Em Nome da Estrela, aguardado segundo álbum da cantora, flerta com pensamentos místicos e sonoridade jazz pop
Marcelo Argôlo*
Mais do que se vestir com cores reluzentes e trabalhar com sons eletrônicos, eu defendo que o afrofuturismo na música deve trazer uma proposta de continuidade, pois é isso que é negado aos corpos negros. A possibilidade de continuar existindo é, ou deveria ser, ser uma condição básica para a condição de humanidade. E pensar em afrofuturismo é colocar em questão e/ou em ação uma proposta de continuidade plena, com as crenças, valores, costumes e tudo mais que comporta o universo da cultura negra e afrodiaspórica.

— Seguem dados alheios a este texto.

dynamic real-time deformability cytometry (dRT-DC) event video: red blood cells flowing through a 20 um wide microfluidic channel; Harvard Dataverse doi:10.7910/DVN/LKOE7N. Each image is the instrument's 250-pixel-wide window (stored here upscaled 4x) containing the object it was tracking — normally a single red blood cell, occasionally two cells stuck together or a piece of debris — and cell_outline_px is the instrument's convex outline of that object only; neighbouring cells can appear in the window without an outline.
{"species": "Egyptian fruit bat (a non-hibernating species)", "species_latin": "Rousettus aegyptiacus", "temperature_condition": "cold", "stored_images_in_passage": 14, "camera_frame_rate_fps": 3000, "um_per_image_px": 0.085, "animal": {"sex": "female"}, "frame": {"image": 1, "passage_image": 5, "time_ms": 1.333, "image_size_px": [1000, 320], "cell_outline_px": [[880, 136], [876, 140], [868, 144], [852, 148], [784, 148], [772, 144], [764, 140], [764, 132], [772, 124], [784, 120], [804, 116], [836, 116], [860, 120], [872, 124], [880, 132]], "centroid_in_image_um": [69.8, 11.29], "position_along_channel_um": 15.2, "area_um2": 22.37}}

A cantora e compositora baiana Xênia França, desde o seu primeiro trabalho, já tem uma proposta consolidada de uma estética afrofuturista. Agora em Em Nome da Estrela, ela aprofunda essa relação. Depois dos embates com o mundo externo que guiaram seu álbum de estreia, a artista faz um mergulho interior e reflete sobre as necessidades de transformação e de fortalecimento internas para um desenvolvimento da confiança para lidar com o ao redor.

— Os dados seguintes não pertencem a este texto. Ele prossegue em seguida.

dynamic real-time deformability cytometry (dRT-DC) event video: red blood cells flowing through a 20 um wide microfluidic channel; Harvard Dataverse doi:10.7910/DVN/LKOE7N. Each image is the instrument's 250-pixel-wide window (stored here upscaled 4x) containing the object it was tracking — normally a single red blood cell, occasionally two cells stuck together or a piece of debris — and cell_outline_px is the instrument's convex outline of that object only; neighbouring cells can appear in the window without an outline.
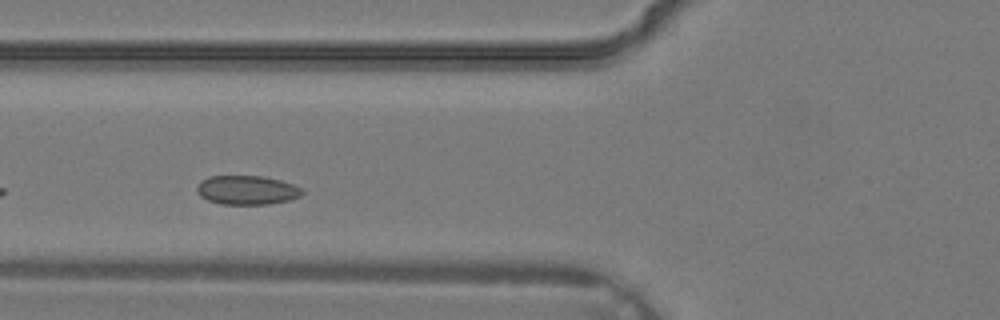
{"species": "common noctule bat (a hibernating species)", "species_latin": "Nyctalus noctula", "temperature_condition": "warm", "stored_images_in_passage": 25, "camera_frame_rate_fps": 3000, "um_per_image_px": 0.085, "animal": {"sex": "male", "body_mass_g": 19.2, "forearm_length_mm": 51.8}, "frame": {"image": 1, "passage_image": 4, "time_ms": 1.0, "image_size_px": [1000, 320], "cell_outline_px": [[304, 192], [300, 196], [288, 200], [268, 204], [220, 204], [208, 200], [200, 196], [196, 192], [196, 188], [200, 180], [208, 176], [264, 176], [280, 180], [292, 184], [300, 188]], "centroid_in_image_um": [20.94, 16.15], "position_along_channel_um": 104.9, "area_um2": 17.86}}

Musicalmente ela passeia pelos menos elementos que conhecemos no primeiro álbum: uma espécie de jazz pop construído em cima de claves rítmicas da música afro-brasileira e misturado com beats, synths e outros elementos da música eletrônica. A escolha por repetir o trabalho em estúdio com os produtores Pipo Pegoraro e Lourenço Rebetez mostra a intenção de voltar a explorar o mesmo universo sonoro do álbum anterior. Como se ainda tivesse capacidade novas possibilidades para extrair desse lugar, o que de fato se mostra no disco.
Com 9 canções e 3 intertúdios, o trabalho traz seis canções compostas por Xênia com parceiros e mais uma composição da paulistana Luiza Lian e releitura de “Futurível”, de Gilberto Gil, e “Magia”, de Djavan. Divididas em blocos, separadas pelos interlúdios, as canções refletem sobre autoconhecimento, tecnologia, religiosidade, além de flertar com questões transcendentais e místicas.
Logo de entrada, com as duas primeiras faixas, Xênia consegue resumir bem o conceito do trabalho e apresentar um cartão de visitas. O álbum abre com “Renascer”, canção que foi apresentada semanas antes do lançamento como single e traz uma letra pessoal e intimista de tom existencialista. Xênia canta versos como “Rezo preces na solidão / Pra seguir o meu coração / E deixar curar / Me encontrar no fundo da alma” em cima de um instrumental de harmonia e rítmica sofisticadas, além de camadas de textura e climas que dão um ar etéreo à canção.
Já “Interestelar”, a faixa que vem logo em seguida, quebra o clima ameno com um ritmo pulsante e firme, mas sem perder a sofisticação rítmica e harmônica. A letra, por sua vez, aposta em símbolos transcendentais, como “tempo interestelar”, “quinto elemento” e “prisma do olho solar”, mas coloca em um contexto afrocentrado com versos como “Despacho registro, alquimia / Um ouro, magia da pele noir”.
No show, que apresentou em junho no Teatro Castro Alves, Xênia adiciona a camada visual ao trabalho. Projeções que exploram símbolos futuristas, como os efeitos cintilantes, muito brilho e referências ao espaço sideral colocam os temas da ancestralidade africana num lugar de inovação e experimentação, o que rompe com uma representação tradicional.
Dessa forma, Xênia França se consolida como uma referência de afrofuturismo na música brasileira com o álbum Em Nome da Estrela. Seja pelas letras, pela musicalidade e pela proposta visual, a cantora e compositora baiana cria no trabalho um universo poético em que a cultura negra existe para além de representações que buscam resumi-la em adjetivos como arcaico e tribal.
O que Xênia faz é construir um álbum que usa elementos cintilantes e tecnológicos, para pensar um lugar de inovação para a cultura negra. Assim, o afrofuturismo é apresentado em toda a sua potencialidade e ganha caráter político-estético para se tornar instrumento crítico ao racismo.
*Marcelo Argôlo é jornalista e pesquisador musical. Mestre em Comunicação pela UFRB, é autor do livro Pop Negro SSA: cenas musicais, cultura pop e negritude.